Hannah Beth Jackson
Paul Wellman

Senator Hannah-Beth Jackson’s SB 358, the California Fair Pay Act, passed unanimously out of the Senate on Monday and heads to Governor Jerry Brown, who broke with convention on Women’s Equality Day by tweeting that he would sign the bill.

The new bill goes further than the 1963 federal Equal Pay Act. The California Fair Pay Act will ensure women receive equal pay for doing work substantially similar to that of their male colleagues, will protect women who discuss or ask how much their male colleagues are paid, and will require employers to demonstrate that wage differences are due to reasonable, job-related factors rather than to gender discrimination.

In a prepared statement, Jackson discussed the negative economic impacts of the gender wage gap, saying, “Families rely on women’s income more than ever before. Because of the wage gap, our state and families are missing out on $33.6 billion a year.”

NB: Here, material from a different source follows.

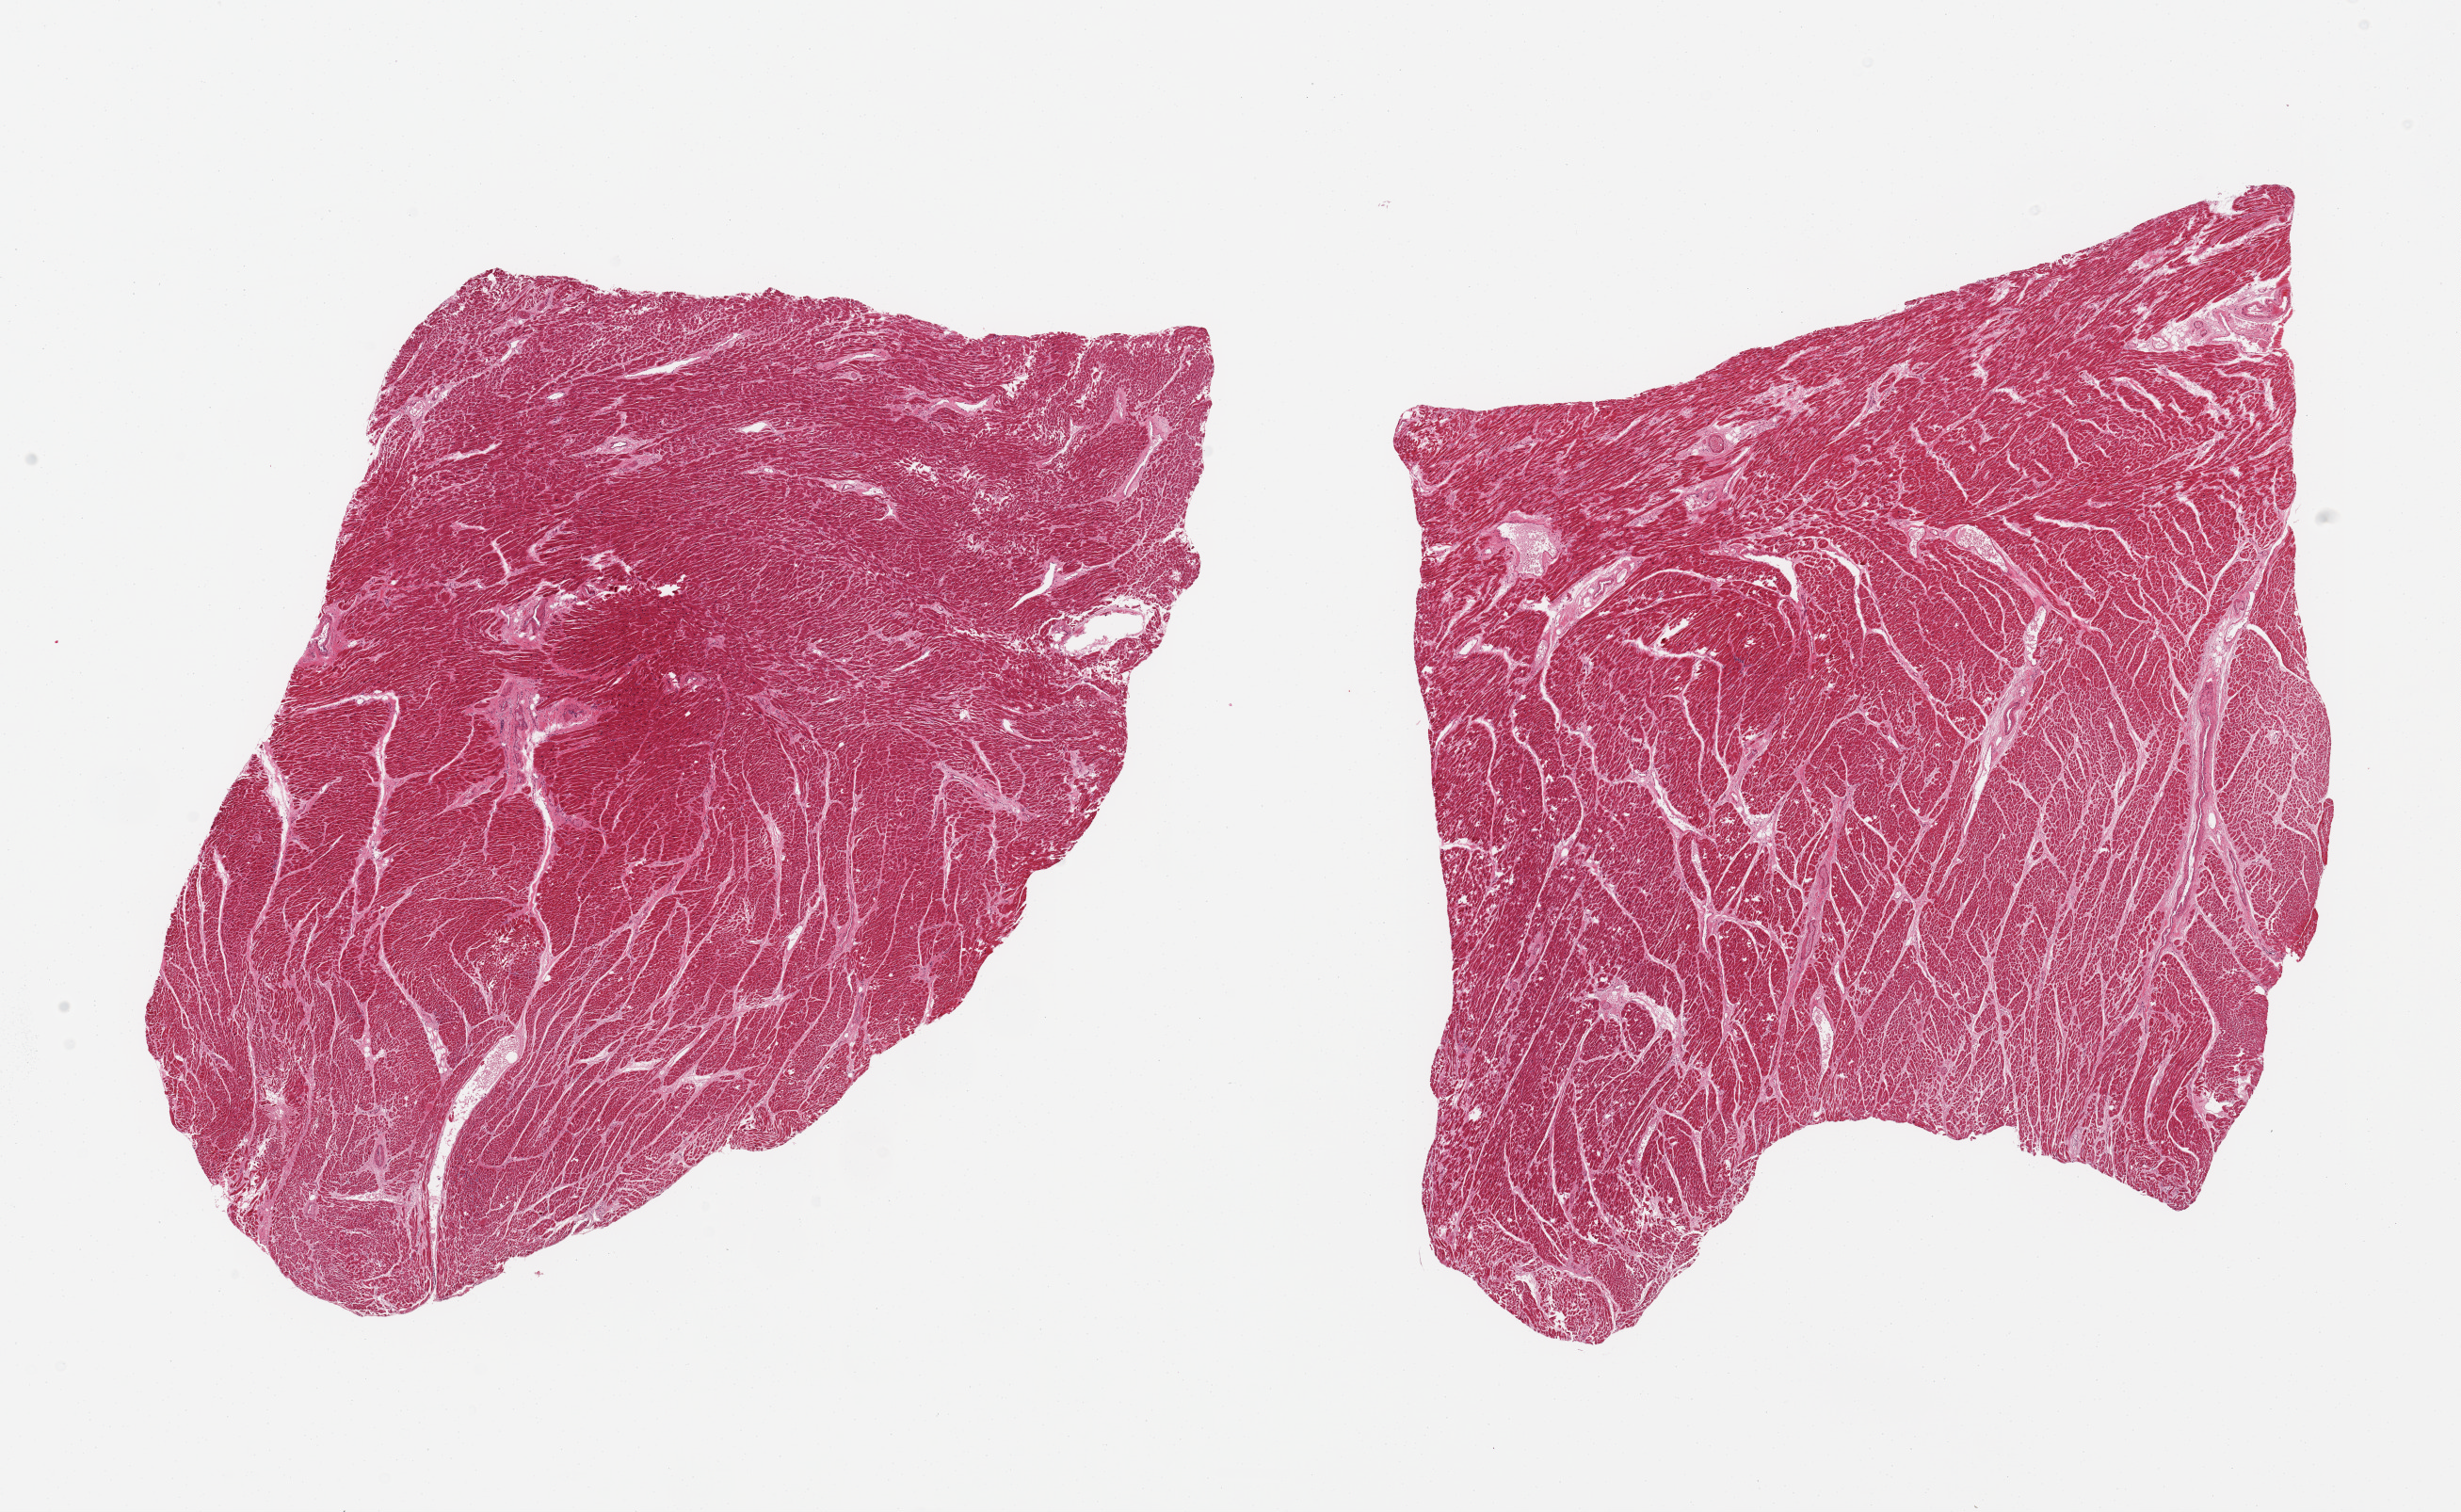
Digitized haematoxylin and eosin-stained section, whole scanned area (about 20.7 x 12.7 mm) shown as a low-resolution overview. PAXgene-fixed, paraffin-embedded tissue. Section of heart (target tissue). Donor tissue sample. Donor sex: male.
- pathologist's review note for this sample: 2 pieces; focal hypereosinophilia, but no obvious infarction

In 2013, a California woman who worked full-time made a median 84 cents to each dollar a man earned, according to Equal Rights Advocates, a San Francisco-based civil rights organization. SB 358 will make substantial difference for women of color in California: currently, African-American women make 64 cents for every dollar a white man makes and Latinas make 44 cents on the dollar, the largest Latina wage gap in the nation.